Ognuno di noi, almeno una volta, ha udito la parola Inka ma raramente viene approfondito il profilo
storico di questo popolo che, nell’immaginario collettivo, viene ritenuto completamente estinto a
seguito dell’invasione spagnola; già nel XVI secolo la conquista aveva portato ad un governo
consolidato e con un diffuso controllo di gran parte del Sudamerica, Perù incluso.
Forse non tutti sanno che nel 1955 due antropologi, Oscar Nuñez del Prado e Efraìn Morote,
organizzarono una spedizione in una zona relativamente isolata del paese, la nazione Q’Ero.
Intervistando i membri della comunità ottennero una serie di informazioni molto interessanti circa
la conservazione nella memoria collettiva indigena riguardo alla prima versione del “mito di
Inkàri”, che riguarda la fondazione della civiltà inka da parte dello stesso Inkàri e della sua
compagna Qollari, mito che risulta essere assolutamente coerente con quanto riportato dai cronisti
che nel XVI secolo descrissero i tratti culturali degli Inkas del tempo. Una delle versioni
attualmente più note di questo mito prende il nome de “Il ritorno dell’Inka”, che rispecchia una
aspettativa messianica presente in tutto il mondo andino, così come successivamente scoperto da
altri antropologi nella seconda parte del secolo scorso. Inoltre Morote e Nuñez Del Prado
scoprirono che in questa comunità si era conservato l’uso dei “quipus”, registri fatti con corde e
nodi che tenevano una sorta di contabilità amministrativa dell’impero incaico, e lo stesso modo di
tessere e di vestirsi proprio degli Inkas del XVI secolo. Infine gli stessi Q’Ero si consideravano
discendenti degli Inkas. Tutte queste informazioni, sia quelle apportate da Rowe che quelle
apportate da Morote e Nuñez del Prado, dimostrano una continuità culturale tra gli inkas del XVI
secolo e gli indigeni contemporanei, continuità basata sul mantenimento sia degli aspetti
tradizionali della cultura incaica che di quelli più propriamente spirituali.

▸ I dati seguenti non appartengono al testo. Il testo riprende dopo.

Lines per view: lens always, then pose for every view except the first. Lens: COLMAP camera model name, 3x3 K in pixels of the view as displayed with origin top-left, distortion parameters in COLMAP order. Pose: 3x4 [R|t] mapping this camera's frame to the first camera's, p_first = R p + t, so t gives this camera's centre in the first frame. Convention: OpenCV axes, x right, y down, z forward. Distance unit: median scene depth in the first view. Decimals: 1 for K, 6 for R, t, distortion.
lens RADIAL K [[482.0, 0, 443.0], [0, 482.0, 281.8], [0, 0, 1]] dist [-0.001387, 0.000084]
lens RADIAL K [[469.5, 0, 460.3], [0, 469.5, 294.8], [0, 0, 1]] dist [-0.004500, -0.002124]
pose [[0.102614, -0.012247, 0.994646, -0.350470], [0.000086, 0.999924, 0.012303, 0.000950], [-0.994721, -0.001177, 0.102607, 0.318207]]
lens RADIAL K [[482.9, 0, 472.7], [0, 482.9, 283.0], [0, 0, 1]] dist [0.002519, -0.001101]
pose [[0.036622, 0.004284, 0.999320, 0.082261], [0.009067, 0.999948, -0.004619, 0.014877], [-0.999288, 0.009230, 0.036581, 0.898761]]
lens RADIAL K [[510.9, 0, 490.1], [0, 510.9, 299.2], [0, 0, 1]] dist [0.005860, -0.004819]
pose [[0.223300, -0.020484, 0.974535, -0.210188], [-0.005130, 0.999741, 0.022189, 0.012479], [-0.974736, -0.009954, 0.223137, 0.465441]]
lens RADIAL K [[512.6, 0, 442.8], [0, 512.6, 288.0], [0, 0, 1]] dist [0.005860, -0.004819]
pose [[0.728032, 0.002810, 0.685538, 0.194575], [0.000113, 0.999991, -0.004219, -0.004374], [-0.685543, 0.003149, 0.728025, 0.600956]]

Quando una continuità
culturale si manifesta in maniera così evidente, quando una tradizione spirituale e culturale si
mantiene viva, è logico affermare che la civiltà alla quale detti elementi sono riconducibili non sia
estinta ma sia, al contrario, viva e vegeta. È possibile trovare questo materiale dettagliato nella
pubblicazione “Q’Ero: el ultimo ayllu inka” edita da Instituto Nacional de Cultura del Perù.
Per una serie di circostanze coincidenti, sul finire degli anni ’70, Juan Nuñez del Prado (figlio
dell’Oscar precedentemente nominato) viene in contatto con una serie di maestri indigeni dell’area
di Cuzco (l’antica capitale dell’impero incaico chiamato Tawantinsuyo) e dell’area di Q’Ero. Questi
maestri rivelano a don Juan una serie di pratiche per lo sviluppo della coscienza che risultano
essere estremamente coerenti tra loro ed assolutamente risonanti con quanto affermato dalla
psicologia del profondo descritta dallo psicologo C.G. Jung come “processo di individuazione. Le
basi di questa tradizione poggiano su un’antica modalità di riferirsi al cosmo come un insieme di
energia vivente, energia che è nelle disponibilità dell’essere umano e che questi può utilizzare per
manifestare quello che sulle Ande viene chiamato “il seme dell’Inka” e che, in termini occidentali,
può essere descritto come la virtù originale, la parte divina o i talenti propri di ciascun individuo. La
modalità indigena di esplorare il cosmo fatto di energia vivente, di relazionarsi per esempio alla
Madre Terra, la Pachamama, nei sui differenti aspetti, al sole, al vento, all’acqua ed al sole, è una
modalità tipicamente percettiva, cioè basata sul “sentire”. Questa modalità risulta essere di enorme
vantaggio per noi esseri umani “occidentali”, la cui forma peculiare di conoscere il mondo è basata
fondamentalmente sul pensare. Molto spesso commettiamo l’errore che la soluzione dei nostri
problemi sia l’eliminare il pensare, ma questo di fatto snaturerebbe il nostro modo di essere; più
probabilmente il punto è quello di integrare, vale a dire di ridimensionare (pur senza annullarlo) il
nostro approccio razionalista verso il mondo, per lasciare così spazio al sentire, al percepire,
all’esplorare il mondo da un punto di vista dell’esperienza interiore.